YR: I think that even though we mirror a lot of what’s going on around the country around this issue, we too have a particular history in terms of how we’ve been allowed to have families. We’re probably the only group beside gay people, who haven’t been allowed, and have been kept from having a family and it was illegal for us to get married to each other and for many years, to anybody who was white because of miscegenation laws. So we’ve been very regulated when it comes to our families and how we’ve been able to have families.

I think that within that, and I had one of my interviewees say this actually, you know there’s this race to be normal because our families have been so pathologized that anything that comes and is not quote on quote normal, we’re resistant to, or reject because of our history of always being made to be abnormal, unequal and pathologized.
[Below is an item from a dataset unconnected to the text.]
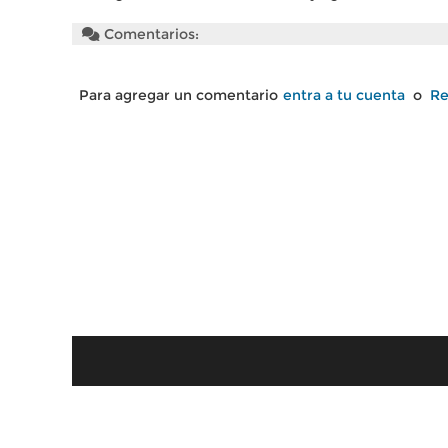
Comentarios:
Para agregar un comentario
entra a tu cuenta
o
Re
You know, a lot of LGBT black folks come out to their families and they’re like, it’s not even about homophobia, it’s like why would you take on another issue when you have to deal with being black? Why would you put yourself through that, by taking on being gay? So, you have to look at our history to understand the diverse opinions around this issue, and the black church has been where we sought refuge, where our basis for our freedom movement began, and still holds that memory so it’s important to understand that as well to understand the influence of the black church in the black community, even if you’re not particularly religious.

S&A: Definitely, and what does this film to you, personally?

YR: I want this film to be a conversation-starter and to be able to help people have conversations around sexuality. Because of being black, being woman, and being gay, I’ve experienced the intersectionality of this, and as a person who is hoping for more freedom and justice for all people, I think it’s important that we understand the intersectionality of race and gender and sexuality, and if the film can be part of that conversation, and eventually promote change, then I would personally feel like its met its mission; the mission I wanted it to have.



Nijla Mu’min is a writer and filmmaker from the East Bay Area. She is currently in post-production on a short film, “Dream,” and is developing several feature scripts.